If approved, the government’s fast-track procedure would bypass the US Court of Appeals, which has been a friendly forum for Microsoft in the past.
The appeals court has already accepted the case. Microsoft’s brief claimed "the Supreme Court may well not accept jurisdiction", and sending that the case to the Supreme Court may only delay and complicate the appeals proceedings.
Break-up opposition On June 7, Jackson ruled that Microsoft should be broken in two and accept various business restrictions to counter what he found to be its anti-competitive business practices. Microsoft opposes the break-up order, and the current battle is over the appeals process.

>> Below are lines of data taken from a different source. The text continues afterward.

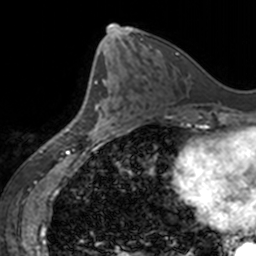
Breast MRI, one axial slice. Position 71 of 160 along the scan axis. Cropped to one breast. Dynamic contrast-enhanced series, time point 2 of 7 at this slice position (early post-contrast). 3 T. TE 1.7 ms, TR 4 ms. 1 mm slice thickness. 256 × 256 image matrix, field of view 170 × 170 mm. Female patient.
Structures marked on this image (semi-automatic segmentation, software-assisted and operator-edited):
- enhancing-tissue mask used for the functional tumour volume (all voxels passing the contrast-enhancement thresholds inside the analysis volume; usually the tumour): bounding box (x1, y1, x2, y2) in pixels: (93, 80, 119, 135)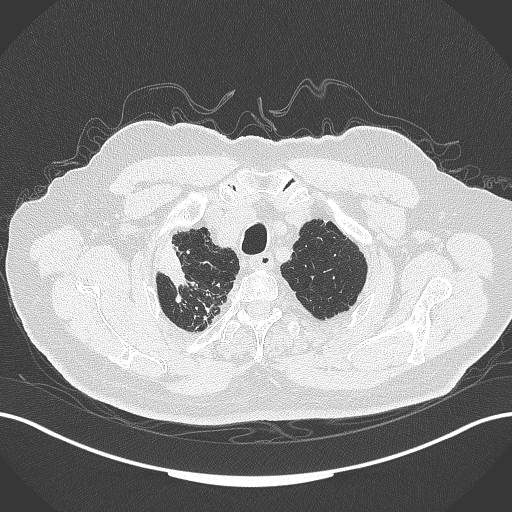
Chest CT, one axial slice. Reconstruction kernel B70f. Lung window (W 1500 / L -600 HU). 512 × 512 image matrix, field of view 400 × 400 mm. Male patient, age 72 years. Case-level facts recorded for this patient, not image findings: clinical TNM (as recorded): T1a N0 M0.
Structures marked on this image (bounding box drawn by a radiologist):
- lung tumour (recorded histology: squamous cell carcinoma): bounding box (x1, y1, x2, y2) in pixels: (155, 235, 190, 284)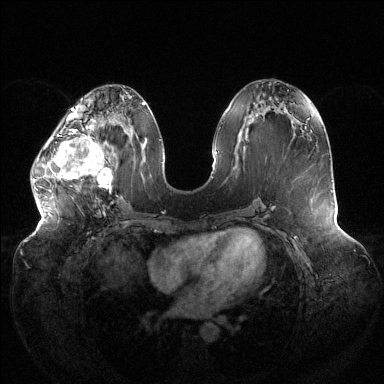
Breast MRI (dynamic contrast-enhanced), one axial slice. Position 55 of 144 along the scan axis. Dynamic contrast-enhanced series, time point 2 of 6 at this slice position (early post-contrast). 1.5 T. TE 1.5 ms, TR 4.6 ms. 1.2 mm slice thickness. 384 × 384 image matrix. Female patient.
Structures marked on this image (semi-automatically segmented with operator editing):
- enhancing-tissue mask used for the functional tumour volume (all voxels passing the contrast-enhancement thresholds inside the analysis volume; usually the tumour): box from (x=33, y=118) to (x=112, y=193) px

Earlier today, the Court of Appeals issued an order that sets a briefing schedule to consider the issue of whether the business-conduct restrictions imposed by Jackson, against Microsoft, should take effect September 5 as he ordered, or be blocked during the appeals process.
The appeals court agreed to accept Microsoft's June 13 filing, which asked for a delay or "stay" of the conduct remedies, and rejected the Department of Justice's effort to toss out the company's request. The DOJ had described Microsoft's 39-page filing as "premature" and urged the appeals court to step aside while the government tries to move the case directly to the Supreme Court.

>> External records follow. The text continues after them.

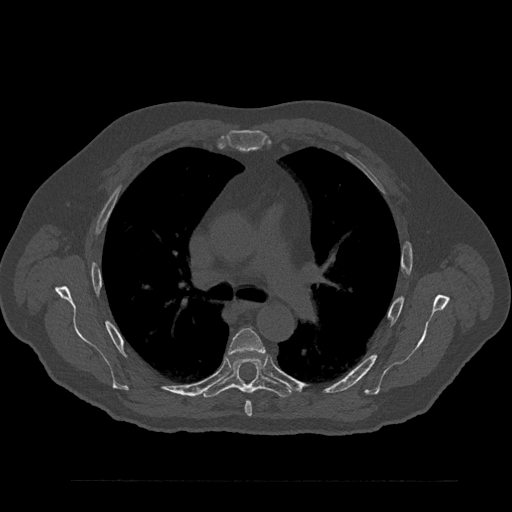
CT including the spine, one axial slice; position 574 of 797 along the scan axis; reconstruction kernel Br40s/3; 120 kVp; bone window (W 1800 / L 400 HU); 0.5 mm slice thickness; 512 × 512 image matrix, field of view 430 × 430 mm. Male patient, age 61 years. From the clinical record (not read from this slice): primary cancer: prostate.
Structures marked on this image (semi-automatically segmented with operator editing):
- T5 vertebra: bounding box <229,328,266,416> (left, top, right, bottom; pixels)
- T6 vertebra: <201,356,293,398>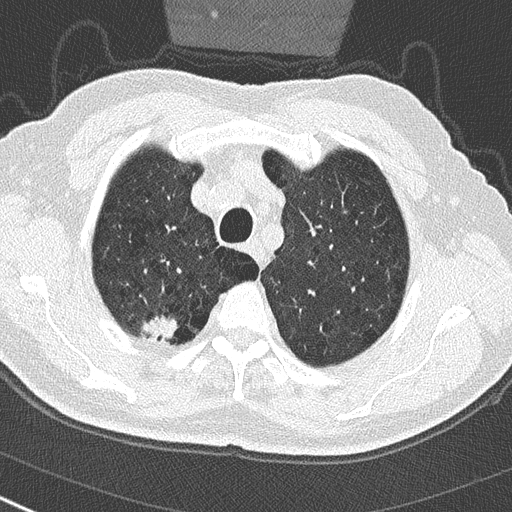
Low-dose screening chest CT, one axial slice; position 240 of 290 along the scan axis; 120 kVp; lung window (W 1500 / L -600 HU); 2 mm slice thickness; 512 × 512 image matrix, field of view 300 × 300 mm.
Annotated regions visible in this slice (manually delineated by an expert):
- lesion 1 (tumor, upper lobe of right lung): bounding box <140,316,178,343> (left, top, right, bottom; pixels)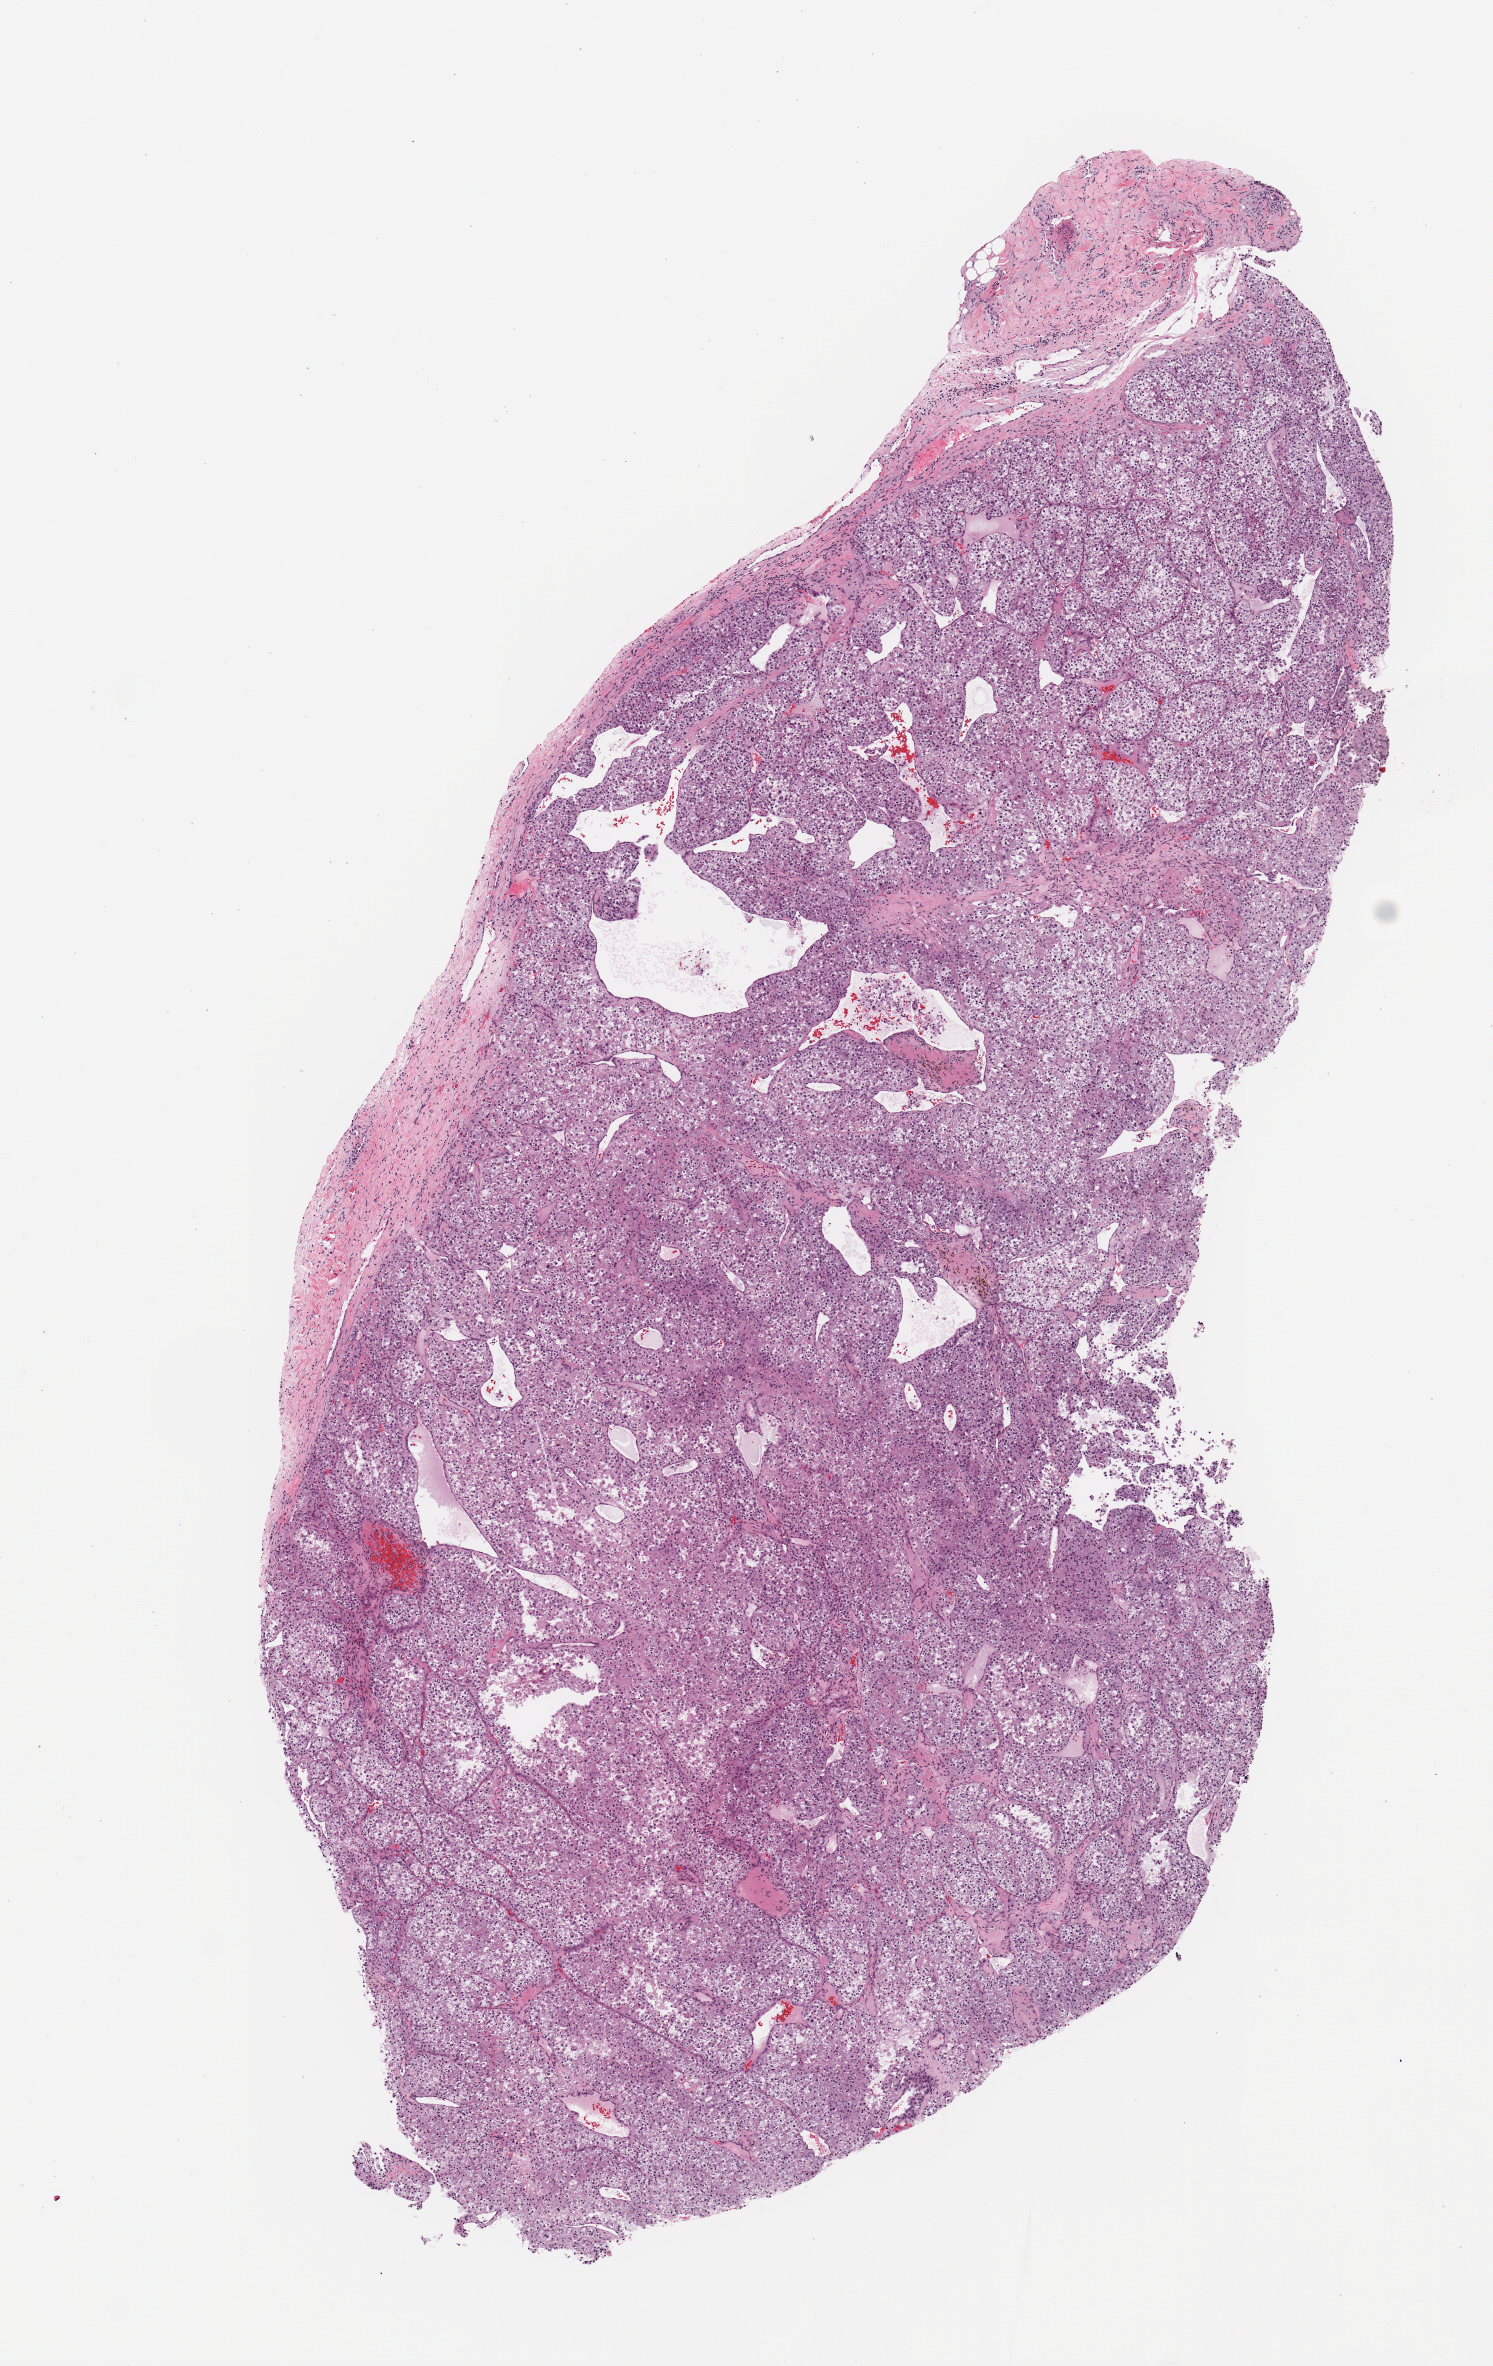
Hematoxylin and eosin (H&E) stained whole-slide image — whole scanned area (about 5.9 x 9.4 mm, slide scanned at 20x) shown as a low-resolution overview. Tumour tissue sample, sampled site: kidney. Patient: female, age 63 years. Histologic grade: G4 (undifferentiated). Slide review estimates, as recorded: tumour nuclei 90%, necrosis 5%.
• diagnosis: Renal cell carcinoma, NOS
• AJCC pathologic stage: IV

Complex issues If Jackson does send the case directly to the Supreme Court, the appeals court agreed to step aside. Some legal observers predict the Supreme Court justices will send the case back to the appeals court so it can sift through the complex issues first.

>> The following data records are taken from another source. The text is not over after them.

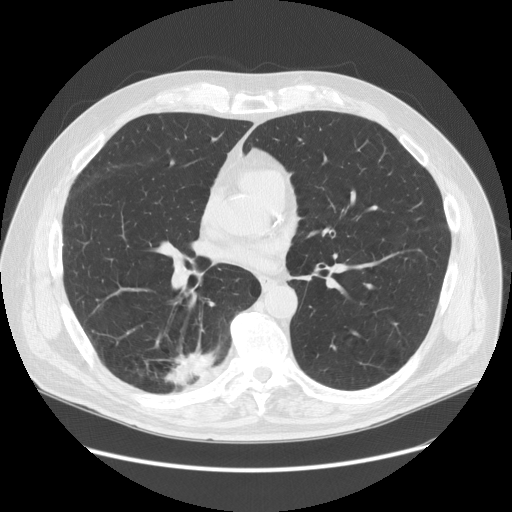
Low-dose screening chest CT, axial slice; baseline annual screen; lung window (W 1500 / L -600 HU); standard (soft-tissue) reconstruction kernel (STANDARD). Male participant, aged 68 years at enrolment. Former smoker at enrolment.
Expert-annotated lung lesion, bounding box (x1, y1, x2, y2) in pixels: (126, 339, 225, 412). The exam's reader record, not a measurement of the box and not confirmed to be the same lesion: non-calcified nodule or mass ≥4 mm, right lower lobe, 37 × 20 mm, spiculated (stellate) margins, soft tissue attenuation. Official screen result: positive, change unspecified: nodule(s) >= 4 mm or enlarging nodule(s), mass(es), or other non-specific abnormalities suspicious for lung cancer. Lung cancer was diagnosed 24 days after this screen: adenosquamous carcinoma, right lower lobe, poorly differentiated (G3), stage IIIA (AJCC 6th edition), 30 mm at pathology.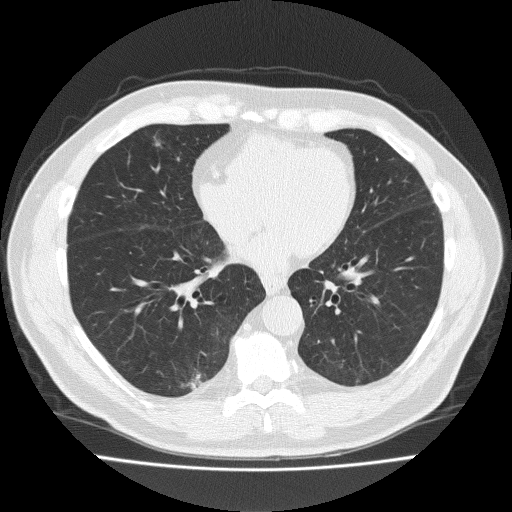
Axial slice from a low-dose chest CT screening exam, second annual screen, lung window (W 1500 / L -600 HU), 2 mm slice thickness, slice 114 of 184 in the series. Male participant, aged 57 years at enrolment. Current smoker at enrolment.
Expert reader's lesion annotation, bounding box <136,129,178,170> (left, top, right, bottom; pixels). The exam's reader record, not a measurement of the box and not confirmed to be the same lesion: non-calcified nodule or mass ≥4 mm, right middle lobe, 8 × 7 mm, spiculated (stellate) margins, soft tissue attenuation, pre-existing on the prior screen: yes; interval growth: yes.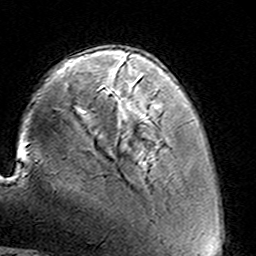
Breast MRI (dynamic contrast-enhanced), one axial slice; slice 34 of 160 in the series (ordered by position); cropped to one breast; dynamic contrast-enhanced series, time point 2 of 8 at this slice position (early post-contrast); 3 T; TE 4.6 ms, TR 7.4 ms; 1 mm slice thickness; 256 × 256 image matrix, field of view 144 × 144 mm. Female patient.
Annotated regions visible in this slice (semi-automatic segmentation, software-assisted and operator-edited):
- enhancing-tissue mask used for the functional tumour volume (all voxels passing the contrast-enhancement thresholds inside the analysis volume; usually the tumour): bounding box <124,58,160,117> (left, top, right, bottom; pixels)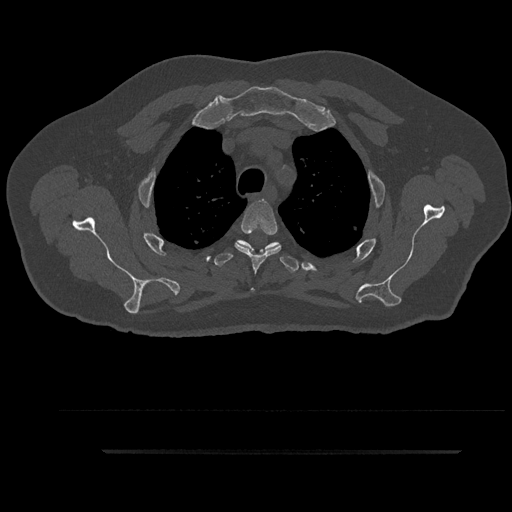
CT including the spine, one axial slice; position 705 of 797 along the scan axis; reconstruction kernel Br40s/3; 120 kVp; bone window (W 1800 / L 400 HU); 0.5 mm slice thickness; 512 × 512 image matrix, field of view 432 × 432 mm. Male patient, age 63 years. From the clinical record (not read from this slice): primary cancer: renal; vertebrae with lytic lesions (as recorded): T8.
Structures marked on this image (semi-automatically segmented with operator editing):
- T3 vertebra: bounding box (x1, y1, x2, y2) in pixels: (235, 200, 281, 272)
- T4 vertebra: (214, 240, 299, 273)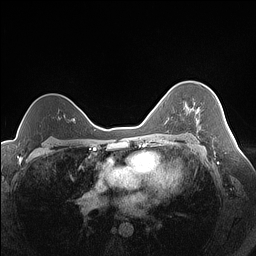
Breast MRI (dynamic contrast-enhanced), one axial slice; position 105 of 160 along the scan axis; dynamic contrast-enhanced series, time point 2 of 7 at this slice position (early post-contrast); 1.5 T; TE 1.4 ms, TR 5 ms; 1.3 mm slice thickness; 256 × 256 image matrix, field of view 320 × 320 mm. Female patient.
Annotated regions visible in this slice (semi-automatically segmented with operator editing):
- enhancing-tissue mask used for the functional tumour volume (all voxels passing the contrast-enhancement thresholds inside the analysis volume; usually the tumour): bounding box (x1, y1, x2, y2) in pixels: (188, 109, 201, 129)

The appeals court has already agreed to hear the case with seven judges, instead of the usual three, because of its importance. Arlen Langvardt, a professor of business law at Indiana University, said: "The Supreme Court might be a little less inclined to agree to take the case if it thinks that seven judges from the Court of Appeals would be hearing it."
Bill Neukom, Microsoft's executive vice president for law and corporate affairs, maintains that the appeals court is the next logical step for the case. He said: "In the past 26 years, only two cases have bypassed the appeals court and gone directly to the US Supreme Court, both of those cases involved very narrow issues of law, and the parties were united in seeking immediate US Supreme Court review."